El debate sobre el uso de mascarillas por parte de toda la población es un asunto que está sobre la mesa desde el inicio mismo de la crisis sanitaria del coronavirus. En un principio, no se aconsejó su uso más allá de los pacientes infectados y de las personas directamente implicadas en su curación o en una actividad de riesgo por su continua exposición pública. Es el criterio que aún predomina en la Organización Mundial de la Salud (OMS) y que han mantenido hasta ahora expertos que han asesorado a las diversas administraciones. Los expertos recuerdan que las mascarillas, más que proteger al usuario, tienen siempre que se utilicen correctamente un cierto efecto reduciendo la propagación a terceros, que no sustituye el de otras medidas de precaución.

Las más reciente modificación de los criterios de prohibiciones y consejos de distintos expertos recomienda el uso generalizado, para toda la población, de las mascarillas (aun siendo de las más sencillas, las de tela o las caseras, que cubran boca y nariz), al salir a la calle o al entrar en los comercios permitidos.

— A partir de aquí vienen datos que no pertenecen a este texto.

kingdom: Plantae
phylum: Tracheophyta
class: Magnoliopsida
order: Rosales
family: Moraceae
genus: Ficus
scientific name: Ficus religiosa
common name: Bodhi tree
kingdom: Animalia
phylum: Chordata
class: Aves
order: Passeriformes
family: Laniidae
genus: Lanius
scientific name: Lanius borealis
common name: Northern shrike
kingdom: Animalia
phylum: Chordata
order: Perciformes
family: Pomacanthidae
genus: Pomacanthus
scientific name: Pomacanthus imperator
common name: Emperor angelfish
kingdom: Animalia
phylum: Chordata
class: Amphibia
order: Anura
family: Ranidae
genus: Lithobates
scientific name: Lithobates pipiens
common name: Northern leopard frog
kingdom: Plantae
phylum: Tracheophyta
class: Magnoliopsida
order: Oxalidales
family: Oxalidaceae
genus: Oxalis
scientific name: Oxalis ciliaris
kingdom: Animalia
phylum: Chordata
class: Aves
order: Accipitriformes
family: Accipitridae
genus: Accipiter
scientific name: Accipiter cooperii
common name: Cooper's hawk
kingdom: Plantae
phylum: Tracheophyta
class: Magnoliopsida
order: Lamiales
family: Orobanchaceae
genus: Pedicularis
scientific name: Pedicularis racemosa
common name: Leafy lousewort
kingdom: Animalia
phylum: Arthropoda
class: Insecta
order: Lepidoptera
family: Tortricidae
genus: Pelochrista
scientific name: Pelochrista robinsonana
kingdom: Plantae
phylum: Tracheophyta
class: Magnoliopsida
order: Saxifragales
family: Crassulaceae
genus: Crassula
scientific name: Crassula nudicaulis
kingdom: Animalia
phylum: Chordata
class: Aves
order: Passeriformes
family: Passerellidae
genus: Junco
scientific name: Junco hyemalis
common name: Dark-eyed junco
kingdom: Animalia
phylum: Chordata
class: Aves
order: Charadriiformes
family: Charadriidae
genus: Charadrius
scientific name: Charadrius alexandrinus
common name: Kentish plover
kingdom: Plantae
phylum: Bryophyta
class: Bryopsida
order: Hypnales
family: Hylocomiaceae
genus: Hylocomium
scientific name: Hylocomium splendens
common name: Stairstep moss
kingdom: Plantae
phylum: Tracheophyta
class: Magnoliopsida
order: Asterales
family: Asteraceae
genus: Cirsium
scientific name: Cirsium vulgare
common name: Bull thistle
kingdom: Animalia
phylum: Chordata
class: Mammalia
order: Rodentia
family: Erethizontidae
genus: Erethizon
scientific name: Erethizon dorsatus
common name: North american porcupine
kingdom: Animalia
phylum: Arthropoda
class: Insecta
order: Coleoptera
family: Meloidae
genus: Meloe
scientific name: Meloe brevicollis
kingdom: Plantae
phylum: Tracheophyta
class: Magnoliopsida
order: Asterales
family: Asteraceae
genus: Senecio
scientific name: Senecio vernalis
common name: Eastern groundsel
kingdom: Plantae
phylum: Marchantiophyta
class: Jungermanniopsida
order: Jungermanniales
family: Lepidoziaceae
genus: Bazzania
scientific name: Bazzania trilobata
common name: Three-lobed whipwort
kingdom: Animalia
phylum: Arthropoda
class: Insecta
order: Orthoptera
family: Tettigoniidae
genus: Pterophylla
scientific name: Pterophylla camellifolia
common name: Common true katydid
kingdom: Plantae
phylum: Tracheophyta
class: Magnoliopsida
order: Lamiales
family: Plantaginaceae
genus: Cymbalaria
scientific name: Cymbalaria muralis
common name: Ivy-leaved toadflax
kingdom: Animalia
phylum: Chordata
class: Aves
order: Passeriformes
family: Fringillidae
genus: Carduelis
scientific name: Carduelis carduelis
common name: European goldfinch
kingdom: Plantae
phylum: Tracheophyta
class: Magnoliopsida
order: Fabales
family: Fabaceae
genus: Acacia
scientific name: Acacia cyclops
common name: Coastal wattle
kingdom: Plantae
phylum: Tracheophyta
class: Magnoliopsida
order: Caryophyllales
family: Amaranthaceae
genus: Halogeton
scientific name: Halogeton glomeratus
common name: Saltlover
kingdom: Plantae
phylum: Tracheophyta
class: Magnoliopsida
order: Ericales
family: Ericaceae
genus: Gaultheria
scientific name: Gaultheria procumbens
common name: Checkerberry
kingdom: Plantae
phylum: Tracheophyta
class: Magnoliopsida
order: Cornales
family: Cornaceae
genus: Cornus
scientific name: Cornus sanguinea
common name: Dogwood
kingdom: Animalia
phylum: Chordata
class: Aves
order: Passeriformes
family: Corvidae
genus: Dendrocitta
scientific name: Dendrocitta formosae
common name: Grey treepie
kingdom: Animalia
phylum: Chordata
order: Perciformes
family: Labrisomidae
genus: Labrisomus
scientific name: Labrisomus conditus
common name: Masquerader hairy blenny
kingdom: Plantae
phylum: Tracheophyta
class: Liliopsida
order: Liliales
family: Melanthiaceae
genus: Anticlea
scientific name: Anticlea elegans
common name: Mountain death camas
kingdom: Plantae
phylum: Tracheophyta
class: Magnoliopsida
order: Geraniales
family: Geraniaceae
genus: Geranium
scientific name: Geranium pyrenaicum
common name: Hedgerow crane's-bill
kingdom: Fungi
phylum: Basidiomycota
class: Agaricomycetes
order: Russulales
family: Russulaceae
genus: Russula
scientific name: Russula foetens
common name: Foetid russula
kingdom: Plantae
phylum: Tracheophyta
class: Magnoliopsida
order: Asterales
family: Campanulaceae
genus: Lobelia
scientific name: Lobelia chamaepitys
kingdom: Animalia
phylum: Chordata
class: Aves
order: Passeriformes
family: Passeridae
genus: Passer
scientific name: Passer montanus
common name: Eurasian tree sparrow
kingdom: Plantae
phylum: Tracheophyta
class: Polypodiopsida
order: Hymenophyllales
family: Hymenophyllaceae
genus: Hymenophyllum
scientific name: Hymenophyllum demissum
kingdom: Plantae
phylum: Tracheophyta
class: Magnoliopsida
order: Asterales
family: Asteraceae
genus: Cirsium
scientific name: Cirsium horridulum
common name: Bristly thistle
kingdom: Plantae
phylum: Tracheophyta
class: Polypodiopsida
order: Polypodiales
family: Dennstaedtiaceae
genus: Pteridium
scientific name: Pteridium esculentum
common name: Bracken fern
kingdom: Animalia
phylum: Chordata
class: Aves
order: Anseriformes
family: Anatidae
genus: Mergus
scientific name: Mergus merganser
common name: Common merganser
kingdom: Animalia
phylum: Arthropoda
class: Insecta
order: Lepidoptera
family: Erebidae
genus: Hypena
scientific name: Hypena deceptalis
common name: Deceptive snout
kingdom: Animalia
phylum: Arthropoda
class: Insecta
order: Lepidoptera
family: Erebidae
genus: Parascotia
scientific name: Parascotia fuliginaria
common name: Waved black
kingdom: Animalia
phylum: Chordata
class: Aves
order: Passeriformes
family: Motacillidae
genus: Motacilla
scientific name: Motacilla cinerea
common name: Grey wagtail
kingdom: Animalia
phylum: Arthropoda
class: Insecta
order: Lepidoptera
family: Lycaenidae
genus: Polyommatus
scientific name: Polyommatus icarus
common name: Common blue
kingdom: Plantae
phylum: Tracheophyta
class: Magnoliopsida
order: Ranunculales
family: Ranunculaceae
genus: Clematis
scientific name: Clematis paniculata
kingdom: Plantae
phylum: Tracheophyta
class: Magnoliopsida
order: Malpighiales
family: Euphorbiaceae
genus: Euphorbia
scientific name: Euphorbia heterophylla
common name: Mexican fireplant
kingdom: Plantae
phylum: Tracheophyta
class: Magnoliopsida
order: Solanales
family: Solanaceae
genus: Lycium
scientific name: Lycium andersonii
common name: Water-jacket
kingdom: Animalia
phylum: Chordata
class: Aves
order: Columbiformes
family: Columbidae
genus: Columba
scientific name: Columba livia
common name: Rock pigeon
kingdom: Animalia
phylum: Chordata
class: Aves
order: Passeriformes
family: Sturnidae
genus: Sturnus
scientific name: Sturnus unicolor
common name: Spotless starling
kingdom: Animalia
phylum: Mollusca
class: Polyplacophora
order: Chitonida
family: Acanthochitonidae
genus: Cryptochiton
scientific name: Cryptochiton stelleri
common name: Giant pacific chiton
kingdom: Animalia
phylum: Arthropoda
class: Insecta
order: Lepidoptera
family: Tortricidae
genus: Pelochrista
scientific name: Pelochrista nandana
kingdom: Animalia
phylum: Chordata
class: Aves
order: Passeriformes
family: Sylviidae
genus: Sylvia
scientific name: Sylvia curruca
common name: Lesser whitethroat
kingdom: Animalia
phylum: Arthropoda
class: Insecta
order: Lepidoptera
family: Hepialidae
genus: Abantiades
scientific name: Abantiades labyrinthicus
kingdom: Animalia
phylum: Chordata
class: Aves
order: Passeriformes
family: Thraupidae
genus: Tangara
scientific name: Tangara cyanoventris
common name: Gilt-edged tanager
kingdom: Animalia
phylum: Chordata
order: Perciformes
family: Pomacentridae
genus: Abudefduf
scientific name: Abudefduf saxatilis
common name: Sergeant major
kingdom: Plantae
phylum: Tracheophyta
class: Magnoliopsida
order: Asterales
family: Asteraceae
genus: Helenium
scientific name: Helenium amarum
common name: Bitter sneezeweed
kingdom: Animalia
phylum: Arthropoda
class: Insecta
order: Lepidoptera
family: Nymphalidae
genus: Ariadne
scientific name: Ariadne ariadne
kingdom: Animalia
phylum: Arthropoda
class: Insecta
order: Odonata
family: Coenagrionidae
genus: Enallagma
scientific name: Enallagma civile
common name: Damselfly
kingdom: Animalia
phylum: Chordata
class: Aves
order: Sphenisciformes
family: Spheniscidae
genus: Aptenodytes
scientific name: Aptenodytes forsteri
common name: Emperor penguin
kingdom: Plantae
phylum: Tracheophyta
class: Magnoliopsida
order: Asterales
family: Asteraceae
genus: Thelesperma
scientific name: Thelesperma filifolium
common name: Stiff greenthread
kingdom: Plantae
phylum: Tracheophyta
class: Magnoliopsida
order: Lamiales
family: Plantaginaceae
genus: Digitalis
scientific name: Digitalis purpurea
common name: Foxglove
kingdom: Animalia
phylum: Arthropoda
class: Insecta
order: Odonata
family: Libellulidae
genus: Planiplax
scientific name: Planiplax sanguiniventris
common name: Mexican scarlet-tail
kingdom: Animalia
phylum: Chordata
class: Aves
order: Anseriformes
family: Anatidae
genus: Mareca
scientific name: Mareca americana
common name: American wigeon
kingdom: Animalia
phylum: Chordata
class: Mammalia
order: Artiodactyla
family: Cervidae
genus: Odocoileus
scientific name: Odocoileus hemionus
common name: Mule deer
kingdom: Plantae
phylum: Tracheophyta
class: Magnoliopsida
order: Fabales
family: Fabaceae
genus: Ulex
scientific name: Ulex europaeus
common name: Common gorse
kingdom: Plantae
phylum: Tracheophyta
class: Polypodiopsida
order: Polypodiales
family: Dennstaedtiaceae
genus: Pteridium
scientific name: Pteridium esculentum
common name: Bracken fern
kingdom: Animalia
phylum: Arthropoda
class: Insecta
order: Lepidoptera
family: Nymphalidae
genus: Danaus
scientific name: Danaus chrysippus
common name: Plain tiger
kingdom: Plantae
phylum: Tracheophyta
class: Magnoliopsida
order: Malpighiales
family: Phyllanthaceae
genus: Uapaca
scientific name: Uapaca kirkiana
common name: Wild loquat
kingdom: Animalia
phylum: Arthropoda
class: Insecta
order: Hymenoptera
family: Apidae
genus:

Es también una previsión que el Gobierno español estudia la posibilidad de aplicar, y su asesor científico Fernando Simón ha indicado que seguramente será necesaria incluso cuando se entre en una primera fase de relajación del confinamiento. Es cierto, asimismo, que hay escasez del producto en ámbitos absolutamente necesarios. Un carencia, en parte explicada (como contamos hoy en estas páginas) por la competencia inclemente entre países por su adquisición en el mercado internacional, que ha dejado sin un elemento básico de protección al personal que trabaja en primera línea con los enfermos y población especialmente sensible, y castigada por la epidemia, como los ingresados en las residencias de ancianos. El acceso a este material, y las oscilantes recomendaciones sobre su uso, han sido uno de los aspectos más deficientes de la respuesta pública ante la epidemia.